Il est question du prolongement du chômage temporaire, du droit passerelle pour les indépendants et du congé parental Covid-19 jusqu'à la fin du mois d'août. Ceci couplé à une allocation de 250 euros pour les bénéficiaires du revenu d'intégration, les personnes handicapées et les bénéficiaires de la Grapa. 

Au niveau financier, l'intention est, comme en Flandre, de mobiliser l'épargne privée pour initier la relance. Il est difficile à ce stade de voir précisément dans quelle direction le gouvernement compte aller en la matière. Les experts qui conseillent l'exécutif fédéral ont de longue date préconisé d'augmenter les plafonds d'investissements du tax shelter pour PME et/ou de l'élargir aux start-ups, scale-ups et aux entreprises frappées par la crise. 
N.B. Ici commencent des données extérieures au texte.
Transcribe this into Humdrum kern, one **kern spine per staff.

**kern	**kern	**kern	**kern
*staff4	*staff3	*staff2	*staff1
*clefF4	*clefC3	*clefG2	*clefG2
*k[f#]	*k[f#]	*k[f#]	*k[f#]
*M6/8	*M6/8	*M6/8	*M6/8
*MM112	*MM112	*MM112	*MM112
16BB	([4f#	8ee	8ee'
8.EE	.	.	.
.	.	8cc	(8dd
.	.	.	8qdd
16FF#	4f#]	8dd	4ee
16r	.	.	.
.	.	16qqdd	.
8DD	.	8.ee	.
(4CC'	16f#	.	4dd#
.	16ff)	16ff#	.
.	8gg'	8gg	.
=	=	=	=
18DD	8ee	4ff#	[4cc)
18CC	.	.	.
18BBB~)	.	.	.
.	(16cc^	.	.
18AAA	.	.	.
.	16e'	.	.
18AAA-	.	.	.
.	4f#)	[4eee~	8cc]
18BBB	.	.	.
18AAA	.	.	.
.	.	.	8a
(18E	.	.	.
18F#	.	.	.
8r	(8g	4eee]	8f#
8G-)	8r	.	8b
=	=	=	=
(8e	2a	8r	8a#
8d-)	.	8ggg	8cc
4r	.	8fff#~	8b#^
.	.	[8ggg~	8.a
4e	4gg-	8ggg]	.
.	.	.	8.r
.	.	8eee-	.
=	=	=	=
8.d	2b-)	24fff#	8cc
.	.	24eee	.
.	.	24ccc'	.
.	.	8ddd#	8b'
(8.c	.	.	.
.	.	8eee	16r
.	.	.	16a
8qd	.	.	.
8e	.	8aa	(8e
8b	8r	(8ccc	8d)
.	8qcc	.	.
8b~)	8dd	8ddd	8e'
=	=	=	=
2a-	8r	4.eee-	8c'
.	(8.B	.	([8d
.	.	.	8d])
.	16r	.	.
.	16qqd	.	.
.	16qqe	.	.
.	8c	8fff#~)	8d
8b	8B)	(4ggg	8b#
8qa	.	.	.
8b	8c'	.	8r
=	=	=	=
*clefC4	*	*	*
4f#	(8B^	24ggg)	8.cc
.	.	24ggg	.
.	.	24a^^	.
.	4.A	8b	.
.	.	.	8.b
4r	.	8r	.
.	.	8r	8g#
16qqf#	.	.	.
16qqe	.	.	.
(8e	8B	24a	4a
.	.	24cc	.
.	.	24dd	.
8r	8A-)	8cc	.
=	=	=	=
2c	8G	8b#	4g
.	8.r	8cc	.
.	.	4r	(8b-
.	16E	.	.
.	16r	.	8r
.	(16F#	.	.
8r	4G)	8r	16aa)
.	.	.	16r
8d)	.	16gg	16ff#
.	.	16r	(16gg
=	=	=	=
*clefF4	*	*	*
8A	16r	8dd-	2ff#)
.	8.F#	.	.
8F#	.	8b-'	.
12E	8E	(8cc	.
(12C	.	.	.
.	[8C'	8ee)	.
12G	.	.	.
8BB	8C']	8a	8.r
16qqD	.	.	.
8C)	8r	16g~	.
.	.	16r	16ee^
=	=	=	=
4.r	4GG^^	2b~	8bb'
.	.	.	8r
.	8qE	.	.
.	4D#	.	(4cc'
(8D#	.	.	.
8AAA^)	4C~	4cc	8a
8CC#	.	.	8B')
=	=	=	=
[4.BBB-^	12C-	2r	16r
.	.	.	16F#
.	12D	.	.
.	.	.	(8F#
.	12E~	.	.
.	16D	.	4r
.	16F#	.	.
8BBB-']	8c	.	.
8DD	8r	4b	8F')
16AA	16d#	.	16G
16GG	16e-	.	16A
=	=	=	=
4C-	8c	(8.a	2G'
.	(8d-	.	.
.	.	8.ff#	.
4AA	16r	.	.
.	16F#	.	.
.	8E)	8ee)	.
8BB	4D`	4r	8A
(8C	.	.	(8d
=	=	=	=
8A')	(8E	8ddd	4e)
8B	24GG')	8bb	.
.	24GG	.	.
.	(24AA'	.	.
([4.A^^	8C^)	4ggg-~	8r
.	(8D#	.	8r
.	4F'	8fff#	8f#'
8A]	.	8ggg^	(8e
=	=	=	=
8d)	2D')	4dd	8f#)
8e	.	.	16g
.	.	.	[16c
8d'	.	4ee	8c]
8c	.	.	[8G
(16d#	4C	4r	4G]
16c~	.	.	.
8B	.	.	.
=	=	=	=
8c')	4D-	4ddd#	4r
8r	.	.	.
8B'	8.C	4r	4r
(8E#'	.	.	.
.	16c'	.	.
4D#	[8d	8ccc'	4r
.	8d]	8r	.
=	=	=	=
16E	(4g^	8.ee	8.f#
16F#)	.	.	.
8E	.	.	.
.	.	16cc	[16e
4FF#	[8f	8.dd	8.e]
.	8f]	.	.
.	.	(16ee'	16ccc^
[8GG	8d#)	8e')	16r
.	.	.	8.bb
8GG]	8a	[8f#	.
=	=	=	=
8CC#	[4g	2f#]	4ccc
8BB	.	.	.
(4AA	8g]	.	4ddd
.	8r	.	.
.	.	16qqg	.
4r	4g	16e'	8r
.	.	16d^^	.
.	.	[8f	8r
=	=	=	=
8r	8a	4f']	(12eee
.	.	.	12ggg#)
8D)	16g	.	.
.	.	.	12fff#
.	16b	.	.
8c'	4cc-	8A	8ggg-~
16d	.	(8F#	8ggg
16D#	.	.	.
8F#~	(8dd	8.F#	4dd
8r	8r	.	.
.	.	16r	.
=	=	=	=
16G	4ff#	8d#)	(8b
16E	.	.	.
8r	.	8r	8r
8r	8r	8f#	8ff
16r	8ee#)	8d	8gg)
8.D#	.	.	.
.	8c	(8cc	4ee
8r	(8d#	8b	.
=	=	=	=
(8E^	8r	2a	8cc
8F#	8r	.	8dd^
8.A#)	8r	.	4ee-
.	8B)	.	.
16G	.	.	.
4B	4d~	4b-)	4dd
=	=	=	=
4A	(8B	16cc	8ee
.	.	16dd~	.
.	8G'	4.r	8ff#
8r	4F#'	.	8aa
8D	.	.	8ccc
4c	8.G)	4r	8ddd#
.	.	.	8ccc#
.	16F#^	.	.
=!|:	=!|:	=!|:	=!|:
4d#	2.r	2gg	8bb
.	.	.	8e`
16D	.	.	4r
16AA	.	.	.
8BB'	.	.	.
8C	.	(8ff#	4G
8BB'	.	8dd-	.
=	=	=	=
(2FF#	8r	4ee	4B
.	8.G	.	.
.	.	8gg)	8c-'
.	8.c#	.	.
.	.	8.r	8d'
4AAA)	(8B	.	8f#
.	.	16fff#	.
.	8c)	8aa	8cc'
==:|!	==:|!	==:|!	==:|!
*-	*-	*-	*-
Pour les secteurs meurtris de l'horeca, de l'événementiel et de la culture, un certain nombre de pistes sont explorées depuis plusieurs semaines: réduction de la TVA à 6% (hors boissons alcoolisées) - "libre aux patrons de répercuter ou non la baisse dans leurs tarifs", dit-on au gouvernement -, augmentation jusqu'à 100% de la déductibilité des frais de restaurants et d'événements.  

Des groupes de travail y travaillent et les comités de concertation entre Fédéral et Régions se succèdent depuis ce week-end.